Dear Biostars team,
I'm relatively new to using the Galaxy online platform and have been using it to run RNAseq with some paired end RNA data from an Illumina run with the rat rn5 genome. After completing our RNAseq analysis we're trying to look for SNP/Variants within the reads but I am having issue getting the files pre-processed with Picard tools with the Mark Duplicate Reads tool throwing up a couple of errors halting progress. These are the steps that I have taken so far:
- Raw Illumina Fastq files ftp'd to usegalaxy public instance (FOR and REV for 2 lanes)
- FASTQ Groomer - convert to fastqsanger
- Trim by FASTQ quality score >=20
- Map with BWA for Illumina using rn5 and paired end reads
- Convert SAM to BAM for both mapped lane files
- Reorder BAM for both files
- Add read groups for both files
- Mark Duplicate reads - removing duplicates from output -> here is where we get the issue.
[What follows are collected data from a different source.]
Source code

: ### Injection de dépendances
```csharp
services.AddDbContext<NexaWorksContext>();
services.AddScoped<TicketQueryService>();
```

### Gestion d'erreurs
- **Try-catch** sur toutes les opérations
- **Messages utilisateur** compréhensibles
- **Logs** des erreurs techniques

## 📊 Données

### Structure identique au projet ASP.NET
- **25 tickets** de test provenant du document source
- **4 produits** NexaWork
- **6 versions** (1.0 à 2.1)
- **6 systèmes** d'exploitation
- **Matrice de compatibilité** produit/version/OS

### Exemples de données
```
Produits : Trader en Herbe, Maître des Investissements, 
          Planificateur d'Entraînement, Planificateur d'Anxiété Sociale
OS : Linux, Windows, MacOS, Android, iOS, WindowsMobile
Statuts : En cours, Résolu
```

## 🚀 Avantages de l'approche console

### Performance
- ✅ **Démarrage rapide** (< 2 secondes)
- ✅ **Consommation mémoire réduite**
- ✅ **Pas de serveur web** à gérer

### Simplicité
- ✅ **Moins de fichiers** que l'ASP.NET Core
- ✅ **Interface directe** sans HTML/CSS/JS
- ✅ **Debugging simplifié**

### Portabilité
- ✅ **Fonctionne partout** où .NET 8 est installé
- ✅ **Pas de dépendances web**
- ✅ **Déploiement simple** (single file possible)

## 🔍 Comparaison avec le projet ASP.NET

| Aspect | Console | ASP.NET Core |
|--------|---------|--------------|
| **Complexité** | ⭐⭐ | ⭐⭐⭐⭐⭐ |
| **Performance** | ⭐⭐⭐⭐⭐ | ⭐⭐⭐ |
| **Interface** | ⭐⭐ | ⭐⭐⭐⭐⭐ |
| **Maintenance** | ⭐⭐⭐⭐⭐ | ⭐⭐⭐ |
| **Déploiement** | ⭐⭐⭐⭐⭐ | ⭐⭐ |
The two bugs that are thrown up are - "MAPQ should be 0 for unmapped read." and "Value was put into PairInfoMap more than once" which halt this pre-processing step before moving the BAM files onto GATK Variant analysis.
In addition, for running the GATK analysis, is the best practice for using a custom genome just ftping the USCS rn5.fa file into a history and using that or should there be an additional index file for this?
Any help with regards to these issues would be greatly appreciated and please let me know if I need to clarify anything for a solution to be found!